• Page
Nagarahole is a 1977 Indian Kannada-language children's film written by H. V. Subba Rao, with screenplay and direction by S. V. Rajendra Singh Babu, starring Vishnuvardhan, Bharathi and Ambareesh. The film was dubbed in Malayalam as Kaadu Njangalude Veedu and in Hindi as Bahadur Bachhe. Director Babu had revealed that the base plotline was inspired by the books of Enid Blyton. He had also revealed that the movie was dubbed in 11 languages including Russian, Japanese & French.

Plot
A school trip to the Nagarhole National Park turns dangerous for the children. The teachers are caught in a bind. The trip turns lucky for the principal (Bharathi) when she meets her lost husband (Vishnuvardhan).

Cast

 Bharathi 
 Vishnuvardhan
 Ambareesh
 Kanchana (actress)
 B. V. Radha
 Baby Indira
 Prasad Tagat
 Shivaram
 Uma Shivakumar	
 Sundar Krishna Urs
 M. S. Umesh
 Shakti Prasad
 Dinesh
 Chethan Ramarao

Production
Rajendra Singh Babu wanted to make a children's adventure film completely set in a forest being inspired by the books written by Enid Blyton. He approached celebrated Kannada writer H. V. Subba Rao who went for a recce to Nagarahole for 15 days with the added sub plot of naxalites lurking around the forest. H. V. Subba Rao penned an original adventure story, and dialogues for the pathbreaking film.

The character of Ambareesh was based on a real life driver whom Babu met during the stay there. Babu revealed that the team struggled hard to shoot scenes like a tiger carrying a little boy and manchan scene, which took around 75 takes. The climax sequence were shot on the Sakleshpura Bridge with 13 tunnels at 165 ft in height and it was Asia's highest bridge. The film which began production in 1974 was not released until 1977 due to lack of takers.

• Your task
Resume the article on the film Nagarahole, picking up right after its last sentence.

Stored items
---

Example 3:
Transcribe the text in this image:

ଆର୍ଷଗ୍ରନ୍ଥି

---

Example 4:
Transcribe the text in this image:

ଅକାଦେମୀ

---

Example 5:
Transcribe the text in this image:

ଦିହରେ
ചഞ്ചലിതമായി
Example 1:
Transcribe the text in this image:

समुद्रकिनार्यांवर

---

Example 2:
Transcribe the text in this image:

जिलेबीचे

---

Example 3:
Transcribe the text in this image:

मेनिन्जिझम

---

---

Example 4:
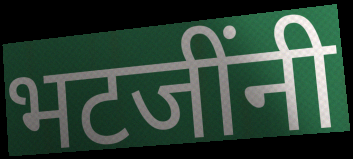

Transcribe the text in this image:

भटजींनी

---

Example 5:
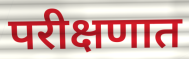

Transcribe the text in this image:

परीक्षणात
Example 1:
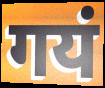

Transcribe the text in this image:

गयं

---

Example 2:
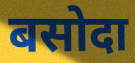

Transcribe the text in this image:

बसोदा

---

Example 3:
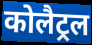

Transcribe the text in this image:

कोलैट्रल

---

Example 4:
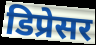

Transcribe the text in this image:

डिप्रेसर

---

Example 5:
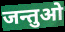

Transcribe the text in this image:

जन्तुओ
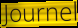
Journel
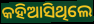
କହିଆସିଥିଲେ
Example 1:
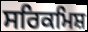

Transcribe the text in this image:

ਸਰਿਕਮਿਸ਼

• Final result
The film was dubbed in Hindi and  released in Mumbai and all over India and became very popular among kids of that generation. The story of some kids lost in a jungle full of wild animals, surviving on their own with no adult to protect them and yet having an adventure of their life, was something which captured the imagination of kids like no other film of that era.

Soundtrack
The title song "Ille Swarga Ille Naraka" was sung Ravi, and released in 2004 by Saregama.

 "Ee Notake Mai Maatake" singers: Bharathi, Vishnuvardhan lyrics: Chi Udayashankar	
 "Ille Swarga Ille Naraka" singer: Ravi lyrics: Chi Udayashankar
 "Hey Hey Piltu Hey Hey Chiltu" singers: P. B. Sreenivas, S. Janaki, lyrics: R. N. Jayagopal
 "Naagaraholeyo Ammaale" singers: S. P. Balasubrahmanyam, S. Janaki, lyrics: Vijaya Narasimha

Recognition
 Won Karnataka State Film Awards for 'best child actor' 1976-1977 for Prasad Tagat, Bhanuprakash, Sathish and Baby Indira

References

External links
 Nagarhole at the Internet Movie Database

1977 films
1970s Kannada-language films
Films scored by Satyam (composer)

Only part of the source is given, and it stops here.